**WHAT THE EXERCISE ASKS**
Both the line containing "#. At least" and the line containing "3S, 4S,...,7S, 8S" belong to the span. Output exactly that span from the listing below, and nothing outside it.
────────────────────────────────────────
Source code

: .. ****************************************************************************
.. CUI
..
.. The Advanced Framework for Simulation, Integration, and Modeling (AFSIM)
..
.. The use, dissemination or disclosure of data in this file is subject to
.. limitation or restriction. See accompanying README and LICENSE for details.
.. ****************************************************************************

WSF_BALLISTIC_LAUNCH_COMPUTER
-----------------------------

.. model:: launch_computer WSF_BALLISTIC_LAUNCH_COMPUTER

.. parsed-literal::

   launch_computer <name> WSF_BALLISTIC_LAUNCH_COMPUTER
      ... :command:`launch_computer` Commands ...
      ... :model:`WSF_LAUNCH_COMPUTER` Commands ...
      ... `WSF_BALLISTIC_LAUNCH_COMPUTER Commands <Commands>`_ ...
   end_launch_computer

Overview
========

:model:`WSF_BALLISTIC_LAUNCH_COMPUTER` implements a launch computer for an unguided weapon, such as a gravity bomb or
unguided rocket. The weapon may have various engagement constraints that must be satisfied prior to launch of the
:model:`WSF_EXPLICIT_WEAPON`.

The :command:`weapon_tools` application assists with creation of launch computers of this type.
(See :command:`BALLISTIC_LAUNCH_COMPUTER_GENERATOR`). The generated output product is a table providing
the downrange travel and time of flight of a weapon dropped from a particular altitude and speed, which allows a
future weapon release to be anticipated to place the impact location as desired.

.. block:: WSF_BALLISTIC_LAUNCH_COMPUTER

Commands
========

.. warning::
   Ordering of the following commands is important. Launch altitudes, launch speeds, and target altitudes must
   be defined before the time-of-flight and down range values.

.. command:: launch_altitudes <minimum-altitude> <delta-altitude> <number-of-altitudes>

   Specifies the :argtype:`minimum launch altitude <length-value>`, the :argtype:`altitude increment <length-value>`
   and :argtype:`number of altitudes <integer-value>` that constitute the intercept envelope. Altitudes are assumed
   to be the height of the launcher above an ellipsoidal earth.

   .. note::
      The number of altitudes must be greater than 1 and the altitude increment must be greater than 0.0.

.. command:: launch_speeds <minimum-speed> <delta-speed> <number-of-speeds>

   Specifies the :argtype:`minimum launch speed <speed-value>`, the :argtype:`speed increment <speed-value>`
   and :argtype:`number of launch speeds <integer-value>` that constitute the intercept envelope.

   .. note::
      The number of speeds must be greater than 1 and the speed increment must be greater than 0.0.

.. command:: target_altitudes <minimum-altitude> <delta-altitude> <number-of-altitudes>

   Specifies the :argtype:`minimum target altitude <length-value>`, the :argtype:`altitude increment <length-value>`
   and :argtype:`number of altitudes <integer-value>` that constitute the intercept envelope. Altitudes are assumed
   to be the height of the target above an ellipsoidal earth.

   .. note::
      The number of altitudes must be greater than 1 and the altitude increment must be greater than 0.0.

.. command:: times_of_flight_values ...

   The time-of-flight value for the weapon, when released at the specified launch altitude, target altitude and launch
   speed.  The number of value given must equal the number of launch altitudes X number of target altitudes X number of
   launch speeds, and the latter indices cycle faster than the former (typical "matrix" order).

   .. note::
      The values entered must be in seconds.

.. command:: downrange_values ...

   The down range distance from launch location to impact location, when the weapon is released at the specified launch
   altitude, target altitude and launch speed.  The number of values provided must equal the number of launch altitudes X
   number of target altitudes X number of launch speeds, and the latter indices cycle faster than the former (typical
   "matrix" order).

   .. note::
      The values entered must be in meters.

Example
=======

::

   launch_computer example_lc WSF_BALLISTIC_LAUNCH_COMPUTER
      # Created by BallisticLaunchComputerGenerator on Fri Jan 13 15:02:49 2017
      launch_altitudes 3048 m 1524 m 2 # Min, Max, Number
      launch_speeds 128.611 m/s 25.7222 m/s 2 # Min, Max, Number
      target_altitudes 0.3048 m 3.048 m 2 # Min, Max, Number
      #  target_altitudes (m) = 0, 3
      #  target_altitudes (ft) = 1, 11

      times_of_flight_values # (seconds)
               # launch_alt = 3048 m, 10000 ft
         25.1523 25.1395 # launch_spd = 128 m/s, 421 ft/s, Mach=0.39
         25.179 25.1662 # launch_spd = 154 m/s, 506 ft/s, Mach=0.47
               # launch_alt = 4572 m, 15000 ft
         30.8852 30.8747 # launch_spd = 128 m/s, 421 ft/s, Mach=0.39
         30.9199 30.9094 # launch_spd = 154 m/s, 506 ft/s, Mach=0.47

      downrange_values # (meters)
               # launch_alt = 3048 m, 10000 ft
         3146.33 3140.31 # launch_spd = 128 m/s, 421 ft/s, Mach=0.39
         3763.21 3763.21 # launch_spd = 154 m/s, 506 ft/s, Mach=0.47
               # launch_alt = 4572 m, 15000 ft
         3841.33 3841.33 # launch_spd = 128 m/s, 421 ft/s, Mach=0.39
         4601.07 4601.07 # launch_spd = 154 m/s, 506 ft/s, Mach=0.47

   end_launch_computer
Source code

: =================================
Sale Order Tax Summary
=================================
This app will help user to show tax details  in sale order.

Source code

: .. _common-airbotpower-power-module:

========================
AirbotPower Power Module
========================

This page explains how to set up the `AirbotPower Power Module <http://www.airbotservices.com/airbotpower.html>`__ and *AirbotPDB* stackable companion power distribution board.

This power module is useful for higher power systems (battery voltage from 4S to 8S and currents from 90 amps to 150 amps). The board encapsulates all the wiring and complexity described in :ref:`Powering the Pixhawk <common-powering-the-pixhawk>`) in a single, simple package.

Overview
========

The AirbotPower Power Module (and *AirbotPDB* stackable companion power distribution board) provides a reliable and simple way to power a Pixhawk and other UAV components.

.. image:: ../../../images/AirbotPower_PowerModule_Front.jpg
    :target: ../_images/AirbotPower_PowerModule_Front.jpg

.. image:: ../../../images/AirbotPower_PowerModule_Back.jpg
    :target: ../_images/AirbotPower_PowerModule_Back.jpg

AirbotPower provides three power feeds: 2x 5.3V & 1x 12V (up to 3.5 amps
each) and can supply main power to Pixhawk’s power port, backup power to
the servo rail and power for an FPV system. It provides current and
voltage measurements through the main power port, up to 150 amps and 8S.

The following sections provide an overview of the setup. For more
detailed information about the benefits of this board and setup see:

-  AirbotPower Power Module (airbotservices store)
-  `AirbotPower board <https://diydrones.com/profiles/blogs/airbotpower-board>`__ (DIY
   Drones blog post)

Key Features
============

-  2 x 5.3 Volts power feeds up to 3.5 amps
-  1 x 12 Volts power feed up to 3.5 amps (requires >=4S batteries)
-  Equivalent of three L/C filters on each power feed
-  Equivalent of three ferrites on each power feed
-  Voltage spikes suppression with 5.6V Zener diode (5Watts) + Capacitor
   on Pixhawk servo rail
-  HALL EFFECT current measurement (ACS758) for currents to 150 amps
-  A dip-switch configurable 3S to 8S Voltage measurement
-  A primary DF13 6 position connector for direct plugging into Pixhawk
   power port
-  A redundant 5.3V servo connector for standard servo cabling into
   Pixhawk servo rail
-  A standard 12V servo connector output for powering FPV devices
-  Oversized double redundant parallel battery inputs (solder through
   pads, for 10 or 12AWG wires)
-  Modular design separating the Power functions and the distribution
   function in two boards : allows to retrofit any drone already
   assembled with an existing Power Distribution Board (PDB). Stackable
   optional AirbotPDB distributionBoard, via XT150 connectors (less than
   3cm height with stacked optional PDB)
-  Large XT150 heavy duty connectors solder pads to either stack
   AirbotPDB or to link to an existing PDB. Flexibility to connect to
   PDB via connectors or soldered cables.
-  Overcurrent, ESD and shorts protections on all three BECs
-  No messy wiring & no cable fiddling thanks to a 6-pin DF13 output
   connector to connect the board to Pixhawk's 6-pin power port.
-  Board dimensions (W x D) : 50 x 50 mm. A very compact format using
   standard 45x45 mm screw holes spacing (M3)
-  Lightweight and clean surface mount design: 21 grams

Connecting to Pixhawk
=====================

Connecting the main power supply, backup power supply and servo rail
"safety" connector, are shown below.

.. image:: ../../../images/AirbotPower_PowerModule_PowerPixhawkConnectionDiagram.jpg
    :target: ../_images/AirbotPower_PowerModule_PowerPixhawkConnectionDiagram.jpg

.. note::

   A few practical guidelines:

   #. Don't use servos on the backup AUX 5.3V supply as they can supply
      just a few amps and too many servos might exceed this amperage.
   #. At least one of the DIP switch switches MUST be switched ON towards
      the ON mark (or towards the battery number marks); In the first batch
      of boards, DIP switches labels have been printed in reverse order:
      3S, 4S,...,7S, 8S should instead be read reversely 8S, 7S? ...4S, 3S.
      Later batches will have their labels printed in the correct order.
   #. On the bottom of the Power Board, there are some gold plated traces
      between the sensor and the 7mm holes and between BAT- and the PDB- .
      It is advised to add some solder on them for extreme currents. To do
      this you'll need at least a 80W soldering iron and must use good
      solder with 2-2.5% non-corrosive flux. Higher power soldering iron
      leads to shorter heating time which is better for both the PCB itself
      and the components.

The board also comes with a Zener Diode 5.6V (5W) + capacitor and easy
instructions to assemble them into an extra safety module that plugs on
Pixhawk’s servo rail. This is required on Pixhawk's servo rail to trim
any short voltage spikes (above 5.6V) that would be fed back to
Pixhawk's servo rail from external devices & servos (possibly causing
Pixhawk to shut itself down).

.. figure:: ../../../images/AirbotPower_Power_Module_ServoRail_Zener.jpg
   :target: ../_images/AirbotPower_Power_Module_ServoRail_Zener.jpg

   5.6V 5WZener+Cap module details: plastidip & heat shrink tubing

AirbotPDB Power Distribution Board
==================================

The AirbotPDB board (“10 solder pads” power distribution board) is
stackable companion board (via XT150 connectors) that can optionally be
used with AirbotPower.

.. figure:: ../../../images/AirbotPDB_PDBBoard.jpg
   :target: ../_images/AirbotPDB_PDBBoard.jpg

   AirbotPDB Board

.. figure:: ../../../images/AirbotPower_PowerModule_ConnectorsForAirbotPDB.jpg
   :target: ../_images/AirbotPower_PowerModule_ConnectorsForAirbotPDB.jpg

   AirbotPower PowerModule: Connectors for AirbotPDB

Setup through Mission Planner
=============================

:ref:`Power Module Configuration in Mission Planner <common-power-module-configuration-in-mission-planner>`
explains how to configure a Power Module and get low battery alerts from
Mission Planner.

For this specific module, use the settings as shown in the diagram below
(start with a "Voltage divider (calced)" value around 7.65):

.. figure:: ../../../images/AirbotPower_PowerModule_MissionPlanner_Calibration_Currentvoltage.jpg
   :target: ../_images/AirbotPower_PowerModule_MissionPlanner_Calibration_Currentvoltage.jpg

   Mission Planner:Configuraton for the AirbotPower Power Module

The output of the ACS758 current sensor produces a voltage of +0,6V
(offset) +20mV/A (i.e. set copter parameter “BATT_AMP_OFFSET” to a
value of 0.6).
────────────────────────────────────────
**EXERCISE RESPONSE**
   #. At least one of the DIP switch switches MUST be switched ON towards
      the ON mark (or towards the battery number marks); In the first batch
      of boards, DIP switches labels have been printed in reverse order:
      3S, 4S,...,7S, 8S should instead be read reversely 8S, 7S? ...4S, 3S.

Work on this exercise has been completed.